1,000 calls a year for medically-trained interpretation in Windsor hospitals
Each language costs a different amount per minute, based on the time of day
There are about 1,000 calls a year for medically-trained interpretation at Windsor Regional Hospital.
A recent study by Dr. Shail Rawal showed pateints with limited English are more likely to be return to the emergency room or be readmitted to hospital because of a lack of medically-trained interpreters.
In Windsor, that's not the case — they've been providing a interpretation tele-service for about 15 years, 24 hours a day.
"I remember, David [Musyj] was actually a VP and he said to me 'Well it's not like they have interpreters available 24 hours a day,' and we said ... Actually, it is," said Gisele Seguin, the hospital's director of public affairs, communications and philanthropy.
There are two two-handset phones on wheels that can be moved where needed, and there are stationary phones in the emergency department and at the switchboard.
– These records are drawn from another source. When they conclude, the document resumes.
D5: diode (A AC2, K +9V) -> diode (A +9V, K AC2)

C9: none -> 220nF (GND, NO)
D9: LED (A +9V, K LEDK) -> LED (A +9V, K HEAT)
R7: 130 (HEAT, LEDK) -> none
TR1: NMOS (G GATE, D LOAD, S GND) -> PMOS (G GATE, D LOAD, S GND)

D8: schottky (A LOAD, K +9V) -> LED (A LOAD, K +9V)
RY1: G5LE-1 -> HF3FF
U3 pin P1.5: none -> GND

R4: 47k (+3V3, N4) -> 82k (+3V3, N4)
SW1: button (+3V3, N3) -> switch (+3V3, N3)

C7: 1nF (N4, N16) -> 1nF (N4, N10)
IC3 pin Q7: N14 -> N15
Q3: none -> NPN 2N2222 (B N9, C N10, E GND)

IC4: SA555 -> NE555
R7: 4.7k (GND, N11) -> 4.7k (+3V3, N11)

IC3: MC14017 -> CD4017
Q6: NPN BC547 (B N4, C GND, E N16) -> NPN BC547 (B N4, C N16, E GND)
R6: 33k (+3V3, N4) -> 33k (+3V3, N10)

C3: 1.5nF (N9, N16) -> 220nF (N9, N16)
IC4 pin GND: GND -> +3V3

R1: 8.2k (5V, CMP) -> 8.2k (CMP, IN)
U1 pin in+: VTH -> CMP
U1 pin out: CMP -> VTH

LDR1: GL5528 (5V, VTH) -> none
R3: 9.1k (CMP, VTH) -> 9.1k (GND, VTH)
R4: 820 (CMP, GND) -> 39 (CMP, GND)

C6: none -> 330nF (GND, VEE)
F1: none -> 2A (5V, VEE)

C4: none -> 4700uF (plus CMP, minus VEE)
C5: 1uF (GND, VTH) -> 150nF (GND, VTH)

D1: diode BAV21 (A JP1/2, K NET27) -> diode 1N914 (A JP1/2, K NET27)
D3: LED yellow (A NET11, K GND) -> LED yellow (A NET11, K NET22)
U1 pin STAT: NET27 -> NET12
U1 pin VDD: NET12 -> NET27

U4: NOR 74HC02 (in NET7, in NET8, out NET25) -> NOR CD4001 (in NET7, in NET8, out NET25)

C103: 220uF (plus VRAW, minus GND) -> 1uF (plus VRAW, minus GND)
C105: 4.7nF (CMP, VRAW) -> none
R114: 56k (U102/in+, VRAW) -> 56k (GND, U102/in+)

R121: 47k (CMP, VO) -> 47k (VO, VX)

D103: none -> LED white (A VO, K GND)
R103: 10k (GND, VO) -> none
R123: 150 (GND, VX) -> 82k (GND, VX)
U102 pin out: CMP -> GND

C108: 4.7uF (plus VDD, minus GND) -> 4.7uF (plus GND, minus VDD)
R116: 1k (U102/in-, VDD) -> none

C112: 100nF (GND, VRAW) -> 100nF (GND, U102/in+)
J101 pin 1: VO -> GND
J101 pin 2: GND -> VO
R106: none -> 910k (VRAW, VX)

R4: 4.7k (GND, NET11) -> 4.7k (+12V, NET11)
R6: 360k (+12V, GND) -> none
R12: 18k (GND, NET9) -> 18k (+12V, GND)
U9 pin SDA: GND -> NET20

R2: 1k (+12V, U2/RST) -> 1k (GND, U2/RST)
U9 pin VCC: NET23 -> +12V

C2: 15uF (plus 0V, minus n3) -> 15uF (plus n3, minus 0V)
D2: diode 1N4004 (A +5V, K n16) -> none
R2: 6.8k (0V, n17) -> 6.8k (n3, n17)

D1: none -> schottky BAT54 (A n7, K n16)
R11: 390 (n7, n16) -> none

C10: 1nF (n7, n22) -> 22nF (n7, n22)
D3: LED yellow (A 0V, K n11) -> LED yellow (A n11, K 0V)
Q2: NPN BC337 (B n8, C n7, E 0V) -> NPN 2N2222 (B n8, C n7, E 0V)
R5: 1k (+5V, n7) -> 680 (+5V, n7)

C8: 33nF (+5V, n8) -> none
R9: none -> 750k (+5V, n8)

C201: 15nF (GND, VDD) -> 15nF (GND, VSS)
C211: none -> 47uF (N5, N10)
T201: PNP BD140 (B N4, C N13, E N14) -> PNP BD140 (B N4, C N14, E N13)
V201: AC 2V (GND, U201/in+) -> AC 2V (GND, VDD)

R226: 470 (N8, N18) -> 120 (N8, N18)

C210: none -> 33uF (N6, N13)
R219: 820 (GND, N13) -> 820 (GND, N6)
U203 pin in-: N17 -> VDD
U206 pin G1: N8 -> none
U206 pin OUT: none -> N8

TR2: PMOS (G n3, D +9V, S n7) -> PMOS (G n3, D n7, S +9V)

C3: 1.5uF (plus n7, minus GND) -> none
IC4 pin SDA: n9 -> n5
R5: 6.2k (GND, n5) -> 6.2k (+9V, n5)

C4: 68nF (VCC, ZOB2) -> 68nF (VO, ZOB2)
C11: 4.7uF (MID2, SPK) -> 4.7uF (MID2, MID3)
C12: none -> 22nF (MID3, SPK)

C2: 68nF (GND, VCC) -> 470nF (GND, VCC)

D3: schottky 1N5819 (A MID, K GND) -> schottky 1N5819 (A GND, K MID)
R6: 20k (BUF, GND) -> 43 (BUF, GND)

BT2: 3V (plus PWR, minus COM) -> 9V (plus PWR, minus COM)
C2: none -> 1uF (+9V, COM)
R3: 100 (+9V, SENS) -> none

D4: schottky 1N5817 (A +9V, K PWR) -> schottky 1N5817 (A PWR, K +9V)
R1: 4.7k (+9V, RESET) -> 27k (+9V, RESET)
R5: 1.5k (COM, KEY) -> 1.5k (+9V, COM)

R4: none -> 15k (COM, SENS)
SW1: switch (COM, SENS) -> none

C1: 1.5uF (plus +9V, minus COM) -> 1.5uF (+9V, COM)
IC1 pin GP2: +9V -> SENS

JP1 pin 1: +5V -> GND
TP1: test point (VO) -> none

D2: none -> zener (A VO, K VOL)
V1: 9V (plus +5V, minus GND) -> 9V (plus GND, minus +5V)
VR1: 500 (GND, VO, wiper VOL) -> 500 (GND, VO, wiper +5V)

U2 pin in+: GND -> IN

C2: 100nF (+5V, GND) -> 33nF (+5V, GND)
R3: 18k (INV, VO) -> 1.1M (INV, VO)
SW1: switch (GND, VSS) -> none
The service — free to patients — runs through Interpretalk, a third-party service.
"We liked the fact that the medical translation is guaranteed," said Seguin about deciding to use a third-party service. "I speak French and I could translate ... but would I want to explain a specific medical procedure? I don't have that terminology."
Seguin said that's usually the case in the hospital — family and friends might be able to translate the basics, but not specific instructions or diagnoses from doctors.
471 calls for Arabic interpretation in 9 months
Interpretalk offers medically-trained translators in 170 different languages. Each language costs a different amount per minute, based on the time of day.
At Windsor Regional, there were 471 calls for Arabic language interpretation in the last nine months. Totalled, those calls ran for about 7,210 minutes and cost about $1 a minute — $7,282.20 in total. Arabic is one of the most frequently requested languages, along with Tagalog and Urdu, primarily spoken in the Phillipines and Pakistan, respectively. There are fewer requests for languages such as Telegu, Cantonese and Spanish.
When the hospital first signed up it was called 'Language Line,' something Toronto-area hospitals were using — as well as the City of Windsor.
"I kind of thought everybody was using it, to be honest," said Seguin. "It's not, by itself, a solution to everything, but it's a great tool."
One of the things the hospital likes most about the service is that there's a guarantee on medically-correct translation.
"I've only ever heard of people grateful for the chance to use it," said Seguin, adding that she hasn't heard a complaint about this kind of service in the last decade. She's even seen it used to help a patient order a meal.
Interpretalk, which operates under the banner of 'Language Services Associates' has about 3,000 active telephone interpreters and answers most calls inside of 20 seconds.
The service costs the hospital about $20,000 a year overall.